→ **What to produce**
Render the data as a Markdown table with the columns Row and Text line, starting at the first line of the data and ending at the line that contains "stylée et fonctionnelle", including both ends. Give each line its own numbered row and leave out blank lines.

→ **Excerpted records**
- Opening Delimiter -

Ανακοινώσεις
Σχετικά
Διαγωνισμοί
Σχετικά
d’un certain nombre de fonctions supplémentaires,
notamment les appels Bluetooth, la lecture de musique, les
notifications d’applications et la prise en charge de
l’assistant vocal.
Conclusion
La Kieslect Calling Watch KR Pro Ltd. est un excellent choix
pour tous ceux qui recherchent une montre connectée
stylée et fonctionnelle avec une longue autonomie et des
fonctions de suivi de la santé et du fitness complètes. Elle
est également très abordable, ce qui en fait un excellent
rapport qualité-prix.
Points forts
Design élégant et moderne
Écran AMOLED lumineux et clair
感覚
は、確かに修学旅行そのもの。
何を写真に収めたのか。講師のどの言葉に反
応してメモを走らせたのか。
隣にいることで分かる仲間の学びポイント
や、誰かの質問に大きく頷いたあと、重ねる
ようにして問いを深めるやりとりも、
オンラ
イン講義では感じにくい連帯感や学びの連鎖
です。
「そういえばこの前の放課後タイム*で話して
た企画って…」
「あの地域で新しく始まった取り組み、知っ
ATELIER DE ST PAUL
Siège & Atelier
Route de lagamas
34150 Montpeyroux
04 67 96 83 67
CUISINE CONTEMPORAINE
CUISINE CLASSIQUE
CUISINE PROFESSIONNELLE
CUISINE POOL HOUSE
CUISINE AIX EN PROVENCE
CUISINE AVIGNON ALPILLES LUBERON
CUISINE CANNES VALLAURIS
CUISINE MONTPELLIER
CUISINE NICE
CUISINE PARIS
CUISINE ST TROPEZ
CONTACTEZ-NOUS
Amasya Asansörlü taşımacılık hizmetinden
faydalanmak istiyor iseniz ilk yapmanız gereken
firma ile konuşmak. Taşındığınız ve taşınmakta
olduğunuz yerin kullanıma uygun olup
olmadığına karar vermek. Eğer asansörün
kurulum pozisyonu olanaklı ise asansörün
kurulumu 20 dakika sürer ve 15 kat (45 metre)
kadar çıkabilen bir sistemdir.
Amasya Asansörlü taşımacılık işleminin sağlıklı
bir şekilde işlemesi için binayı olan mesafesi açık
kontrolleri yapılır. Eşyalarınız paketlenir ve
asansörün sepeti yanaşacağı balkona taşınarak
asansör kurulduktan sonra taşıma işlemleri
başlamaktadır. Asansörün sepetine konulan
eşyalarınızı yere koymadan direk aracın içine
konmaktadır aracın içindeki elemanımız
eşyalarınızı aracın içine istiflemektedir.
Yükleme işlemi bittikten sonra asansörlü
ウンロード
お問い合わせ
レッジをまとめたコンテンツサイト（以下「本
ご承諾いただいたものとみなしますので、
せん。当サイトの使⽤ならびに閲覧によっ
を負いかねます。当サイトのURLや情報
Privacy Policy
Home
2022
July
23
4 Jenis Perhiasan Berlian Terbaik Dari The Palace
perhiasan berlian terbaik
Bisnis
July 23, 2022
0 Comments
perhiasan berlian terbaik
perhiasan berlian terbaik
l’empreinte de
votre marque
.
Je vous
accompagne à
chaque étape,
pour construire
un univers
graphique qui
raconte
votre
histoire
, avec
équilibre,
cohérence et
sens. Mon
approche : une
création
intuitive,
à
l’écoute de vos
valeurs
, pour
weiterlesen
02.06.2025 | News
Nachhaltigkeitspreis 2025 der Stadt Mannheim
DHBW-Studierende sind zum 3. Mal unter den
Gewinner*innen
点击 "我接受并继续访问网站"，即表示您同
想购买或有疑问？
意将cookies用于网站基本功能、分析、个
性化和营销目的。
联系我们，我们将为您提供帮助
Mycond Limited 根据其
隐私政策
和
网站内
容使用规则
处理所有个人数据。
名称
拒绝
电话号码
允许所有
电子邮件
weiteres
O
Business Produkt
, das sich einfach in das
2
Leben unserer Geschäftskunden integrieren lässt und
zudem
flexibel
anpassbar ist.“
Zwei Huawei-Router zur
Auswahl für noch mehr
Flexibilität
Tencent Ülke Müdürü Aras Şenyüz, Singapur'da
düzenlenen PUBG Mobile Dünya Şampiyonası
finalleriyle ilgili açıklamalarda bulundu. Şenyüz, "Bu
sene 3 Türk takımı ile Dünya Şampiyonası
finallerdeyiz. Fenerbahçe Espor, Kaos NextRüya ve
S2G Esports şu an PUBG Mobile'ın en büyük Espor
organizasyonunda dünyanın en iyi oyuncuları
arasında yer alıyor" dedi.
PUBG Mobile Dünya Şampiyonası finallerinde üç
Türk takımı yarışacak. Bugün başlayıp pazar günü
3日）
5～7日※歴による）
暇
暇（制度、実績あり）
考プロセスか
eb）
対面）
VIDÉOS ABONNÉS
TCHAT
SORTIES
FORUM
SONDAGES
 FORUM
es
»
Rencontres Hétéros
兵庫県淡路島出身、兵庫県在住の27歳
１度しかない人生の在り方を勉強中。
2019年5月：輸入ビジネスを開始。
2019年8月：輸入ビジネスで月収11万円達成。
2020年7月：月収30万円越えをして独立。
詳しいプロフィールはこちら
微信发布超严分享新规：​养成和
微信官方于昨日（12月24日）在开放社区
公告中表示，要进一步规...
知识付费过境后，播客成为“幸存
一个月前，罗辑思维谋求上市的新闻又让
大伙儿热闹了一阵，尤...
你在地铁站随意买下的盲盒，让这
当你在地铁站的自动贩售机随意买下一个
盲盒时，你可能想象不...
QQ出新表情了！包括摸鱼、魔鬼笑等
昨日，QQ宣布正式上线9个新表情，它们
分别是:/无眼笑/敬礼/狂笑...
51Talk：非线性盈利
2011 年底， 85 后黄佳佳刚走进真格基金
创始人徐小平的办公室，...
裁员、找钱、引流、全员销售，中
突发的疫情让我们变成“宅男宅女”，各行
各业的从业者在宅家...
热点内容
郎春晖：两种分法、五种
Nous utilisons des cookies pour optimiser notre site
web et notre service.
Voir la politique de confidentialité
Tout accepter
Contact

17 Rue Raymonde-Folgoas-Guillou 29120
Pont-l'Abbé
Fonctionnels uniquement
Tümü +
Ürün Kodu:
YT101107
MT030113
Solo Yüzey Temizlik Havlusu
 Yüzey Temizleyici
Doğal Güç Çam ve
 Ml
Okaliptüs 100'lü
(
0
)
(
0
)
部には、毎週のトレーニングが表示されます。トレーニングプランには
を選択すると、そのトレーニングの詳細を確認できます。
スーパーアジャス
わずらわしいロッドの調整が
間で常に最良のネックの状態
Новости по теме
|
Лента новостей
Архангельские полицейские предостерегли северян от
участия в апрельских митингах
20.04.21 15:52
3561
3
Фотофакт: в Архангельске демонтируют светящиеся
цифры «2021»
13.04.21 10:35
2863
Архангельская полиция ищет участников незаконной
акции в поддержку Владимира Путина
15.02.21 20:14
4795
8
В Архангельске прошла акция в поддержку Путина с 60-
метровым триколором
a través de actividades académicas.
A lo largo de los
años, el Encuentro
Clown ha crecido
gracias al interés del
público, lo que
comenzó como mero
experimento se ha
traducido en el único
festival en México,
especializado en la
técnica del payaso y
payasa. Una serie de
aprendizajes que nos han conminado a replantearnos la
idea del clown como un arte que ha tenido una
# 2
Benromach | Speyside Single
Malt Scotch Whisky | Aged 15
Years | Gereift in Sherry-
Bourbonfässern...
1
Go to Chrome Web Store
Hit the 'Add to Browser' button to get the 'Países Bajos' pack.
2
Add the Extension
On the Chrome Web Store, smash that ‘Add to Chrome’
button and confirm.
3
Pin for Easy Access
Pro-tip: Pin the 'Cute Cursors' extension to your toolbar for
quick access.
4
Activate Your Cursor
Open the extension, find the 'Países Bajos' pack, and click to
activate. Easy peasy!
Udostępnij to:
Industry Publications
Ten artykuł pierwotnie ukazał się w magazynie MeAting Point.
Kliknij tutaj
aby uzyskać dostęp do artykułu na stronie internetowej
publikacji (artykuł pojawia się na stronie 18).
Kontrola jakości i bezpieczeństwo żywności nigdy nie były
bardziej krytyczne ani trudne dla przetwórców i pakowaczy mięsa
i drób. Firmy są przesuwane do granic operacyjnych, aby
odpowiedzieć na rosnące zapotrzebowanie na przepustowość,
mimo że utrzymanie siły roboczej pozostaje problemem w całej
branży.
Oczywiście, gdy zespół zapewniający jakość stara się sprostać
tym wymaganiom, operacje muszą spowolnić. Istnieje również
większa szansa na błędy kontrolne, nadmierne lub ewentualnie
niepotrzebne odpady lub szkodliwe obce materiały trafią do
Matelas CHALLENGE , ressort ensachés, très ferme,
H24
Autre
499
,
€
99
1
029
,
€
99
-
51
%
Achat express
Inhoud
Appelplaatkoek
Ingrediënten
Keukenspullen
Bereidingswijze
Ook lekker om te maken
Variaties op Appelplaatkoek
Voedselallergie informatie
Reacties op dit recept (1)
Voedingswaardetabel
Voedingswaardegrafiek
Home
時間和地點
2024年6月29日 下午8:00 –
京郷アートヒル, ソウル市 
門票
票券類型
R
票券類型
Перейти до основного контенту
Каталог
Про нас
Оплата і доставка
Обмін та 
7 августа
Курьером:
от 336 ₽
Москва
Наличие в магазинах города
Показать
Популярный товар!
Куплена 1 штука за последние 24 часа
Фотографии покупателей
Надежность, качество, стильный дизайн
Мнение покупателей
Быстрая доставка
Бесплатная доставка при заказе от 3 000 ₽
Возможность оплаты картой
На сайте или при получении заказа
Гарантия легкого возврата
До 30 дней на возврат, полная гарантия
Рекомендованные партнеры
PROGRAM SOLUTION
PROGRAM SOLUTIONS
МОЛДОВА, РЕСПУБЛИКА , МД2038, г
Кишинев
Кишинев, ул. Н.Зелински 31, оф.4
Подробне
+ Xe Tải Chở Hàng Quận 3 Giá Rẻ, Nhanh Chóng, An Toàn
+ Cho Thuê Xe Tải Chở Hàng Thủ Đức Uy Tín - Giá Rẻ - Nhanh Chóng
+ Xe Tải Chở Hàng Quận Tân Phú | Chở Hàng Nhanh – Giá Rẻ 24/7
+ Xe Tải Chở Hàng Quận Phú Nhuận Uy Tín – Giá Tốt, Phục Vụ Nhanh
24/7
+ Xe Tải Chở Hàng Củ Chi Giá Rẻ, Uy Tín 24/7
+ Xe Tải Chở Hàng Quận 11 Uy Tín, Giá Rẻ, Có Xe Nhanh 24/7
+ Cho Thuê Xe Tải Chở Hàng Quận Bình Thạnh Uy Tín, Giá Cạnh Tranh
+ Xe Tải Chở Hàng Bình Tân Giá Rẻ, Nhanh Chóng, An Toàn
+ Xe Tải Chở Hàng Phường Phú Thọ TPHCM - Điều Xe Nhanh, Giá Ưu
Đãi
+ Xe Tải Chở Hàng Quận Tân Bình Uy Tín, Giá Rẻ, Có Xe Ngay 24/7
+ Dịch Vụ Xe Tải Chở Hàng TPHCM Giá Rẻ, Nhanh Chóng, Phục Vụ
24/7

- Closing Delimiter -

→ **Answer for the task**
| Row | Text line |
|---|---|
| 1 | Ανακοινώσεις |
| 2 | Σχετικά |
| 3 | Διαγωνισμοί |
| 4 | Σχετικά |
| 5 | d’un certain nombre de fonctions supplémentaires, |
| 6 | notamment les appels Bluetooth, la lecture de musique, les |
| 7 | notifications d’applications et la prise en charge de |
| 8 | l’assistant vocal. |
| 9 | Conclusion |
| 10 | La Kieslect Calling Watch KR Pro Ltd. est un excellent choix |
| 11 | pour tous ceux qui recherchent une montre connectée |
| 12 | stylée et fonctionnelle avec une longue autonomie et des |